Carl Lewis has claimed Sebastian Coe should step aside temporarily as President of the International Association of Athletics Federations (IAAF) in order to let an independent organisation clean up the "hot mess".
It follows the arrest of Coe's predecessor Lamine Diack last year as part of a French police investigation into allegations he headed a cabal of IAAF officials who accepted bribes in return for the covering up of Russian doping tests.
Coe is not implicated, although he has faced scrutiny because he was an IAAF vice-president at the time this was going on.
"I think Seb Coe is smart enough, he's a great guy who can do this," nine-time Olympic gold medallist Lewis told Associated Press after being unveiled here as a member of the Los Angeles 2024 Athlete Advisory Committee
"But at the end of the day, when you're talking about drugs and issues like this, you're talking about credibility.
"If he was willing to step aside and let someone independent come in and really clean this up, he'd be the perfect guy to come back in and run it."
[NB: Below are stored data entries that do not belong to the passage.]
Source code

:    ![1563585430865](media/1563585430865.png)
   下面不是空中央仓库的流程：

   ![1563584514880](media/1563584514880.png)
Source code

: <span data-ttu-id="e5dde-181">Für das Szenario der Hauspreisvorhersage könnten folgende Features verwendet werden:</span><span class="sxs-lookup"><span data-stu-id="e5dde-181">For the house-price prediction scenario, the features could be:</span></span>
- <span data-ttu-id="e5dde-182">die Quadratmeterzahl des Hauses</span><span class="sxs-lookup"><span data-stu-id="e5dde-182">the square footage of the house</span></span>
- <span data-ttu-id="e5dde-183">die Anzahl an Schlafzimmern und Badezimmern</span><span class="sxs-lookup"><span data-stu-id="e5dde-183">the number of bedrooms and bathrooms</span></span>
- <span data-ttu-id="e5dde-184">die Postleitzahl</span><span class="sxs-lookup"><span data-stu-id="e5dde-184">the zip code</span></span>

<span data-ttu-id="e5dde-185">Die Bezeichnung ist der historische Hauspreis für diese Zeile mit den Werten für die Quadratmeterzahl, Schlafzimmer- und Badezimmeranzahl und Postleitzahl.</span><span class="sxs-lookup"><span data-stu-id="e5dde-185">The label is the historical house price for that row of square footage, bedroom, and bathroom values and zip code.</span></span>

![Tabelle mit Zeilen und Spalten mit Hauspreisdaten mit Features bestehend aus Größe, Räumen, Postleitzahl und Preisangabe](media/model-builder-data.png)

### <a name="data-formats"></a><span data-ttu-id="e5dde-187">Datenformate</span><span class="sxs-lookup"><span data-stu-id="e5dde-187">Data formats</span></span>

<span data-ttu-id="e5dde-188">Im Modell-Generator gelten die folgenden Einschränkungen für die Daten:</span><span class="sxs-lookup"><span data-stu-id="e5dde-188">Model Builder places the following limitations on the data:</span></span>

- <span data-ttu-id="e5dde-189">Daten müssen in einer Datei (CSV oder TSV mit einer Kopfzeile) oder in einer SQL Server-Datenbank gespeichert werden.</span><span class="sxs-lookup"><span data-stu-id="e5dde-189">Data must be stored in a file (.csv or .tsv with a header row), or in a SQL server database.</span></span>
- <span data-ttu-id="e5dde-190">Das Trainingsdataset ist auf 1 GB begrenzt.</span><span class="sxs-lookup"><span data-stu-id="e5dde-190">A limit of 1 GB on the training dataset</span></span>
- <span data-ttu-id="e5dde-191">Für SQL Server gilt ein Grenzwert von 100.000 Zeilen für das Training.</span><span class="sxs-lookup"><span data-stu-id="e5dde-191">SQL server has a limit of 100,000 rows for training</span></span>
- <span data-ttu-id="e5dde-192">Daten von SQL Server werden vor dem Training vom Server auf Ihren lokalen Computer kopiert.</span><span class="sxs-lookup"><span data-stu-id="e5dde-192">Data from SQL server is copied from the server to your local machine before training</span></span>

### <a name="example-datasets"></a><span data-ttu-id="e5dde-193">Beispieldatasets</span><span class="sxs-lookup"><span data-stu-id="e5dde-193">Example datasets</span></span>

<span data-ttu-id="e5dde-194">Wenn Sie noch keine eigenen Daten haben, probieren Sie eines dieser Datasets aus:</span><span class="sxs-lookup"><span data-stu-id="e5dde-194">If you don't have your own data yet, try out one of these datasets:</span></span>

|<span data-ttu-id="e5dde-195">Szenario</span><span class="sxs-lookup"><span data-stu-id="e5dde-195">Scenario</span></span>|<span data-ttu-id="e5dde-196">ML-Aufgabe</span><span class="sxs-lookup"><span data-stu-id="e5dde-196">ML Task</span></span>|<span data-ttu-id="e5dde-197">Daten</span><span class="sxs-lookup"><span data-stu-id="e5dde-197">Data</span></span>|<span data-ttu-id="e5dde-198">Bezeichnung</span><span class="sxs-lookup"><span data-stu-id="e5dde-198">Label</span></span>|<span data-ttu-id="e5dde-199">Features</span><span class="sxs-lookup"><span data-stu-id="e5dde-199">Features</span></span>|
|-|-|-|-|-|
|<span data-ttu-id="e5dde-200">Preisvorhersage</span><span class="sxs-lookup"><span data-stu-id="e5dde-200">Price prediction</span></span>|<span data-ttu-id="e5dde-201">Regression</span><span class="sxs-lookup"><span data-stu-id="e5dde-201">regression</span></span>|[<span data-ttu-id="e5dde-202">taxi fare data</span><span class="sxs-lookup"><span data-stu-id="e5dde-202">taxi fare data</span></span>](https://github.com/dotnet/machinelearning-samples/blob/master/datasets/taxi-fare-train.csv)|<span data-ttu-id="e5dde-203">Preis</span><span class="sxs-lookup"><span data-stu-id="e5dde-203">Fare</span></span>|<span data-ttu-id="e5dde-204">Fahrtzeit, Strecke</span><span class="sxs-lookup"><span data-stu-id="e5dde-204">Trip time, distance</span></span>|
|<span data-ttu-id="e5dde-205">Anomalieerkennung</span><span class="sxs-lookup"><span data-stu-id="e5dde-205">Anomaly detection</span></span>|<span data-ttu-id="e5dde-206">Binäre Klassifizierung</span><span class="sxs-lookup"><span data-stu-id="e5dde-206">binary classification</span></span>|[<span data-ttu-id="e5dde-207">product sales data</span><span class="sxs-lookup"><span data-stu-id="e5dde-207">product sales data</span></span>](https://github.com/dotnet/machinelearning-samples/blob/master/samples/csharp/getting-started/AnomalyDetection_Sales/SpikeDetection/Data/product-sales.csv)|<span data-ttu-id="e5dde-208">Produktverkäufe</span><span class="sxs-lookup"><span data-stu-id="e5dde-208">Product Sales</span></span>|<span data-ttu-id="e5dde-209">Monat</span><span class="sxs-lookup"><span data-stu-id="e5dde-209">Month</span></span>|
Lewis, who competed at the same time as Coe, had backed the Briton to become President in 2011, telling insidethegames that he would be "tremendous" in the main role and would "really help clear things up".
Lewis admitted in 2003 that he had failed three tests for a stimulant at the 1988 United States Olympic trials.
He claimed, however, he was one of "hundreds" of American athletes allowed to escape bans at the time by the United States Olympic Committee.
Lewis, though, has been a long-time critic of the IAAF, claiming they have not done enough to tackle the issue of doping in the sport.
"It's not rocket science," he said.
"A lot of the countries that had issues.
"Diack ran to defend them immediately, and now we find out he's taking bribes."
Coe has received support from several senior figures, including Richard Pound, the Canadian who headed the World Anti-Doping Agency Independent Commission which uncovered serious failures of governance within the IAAF.
Pound warned that the corruption within the body "cannot be ignored or dismissed as attributable to the odd renegade acting on his own".
He still insisted, thought, that Coe remain the right man for the job and that he "cannot think of anyone better" to take the organisation forward.
Coe was also unanimously supported by the IAAF's six Area Associations following a meeting of the respective Presidents at Cap d'Ail in France last month.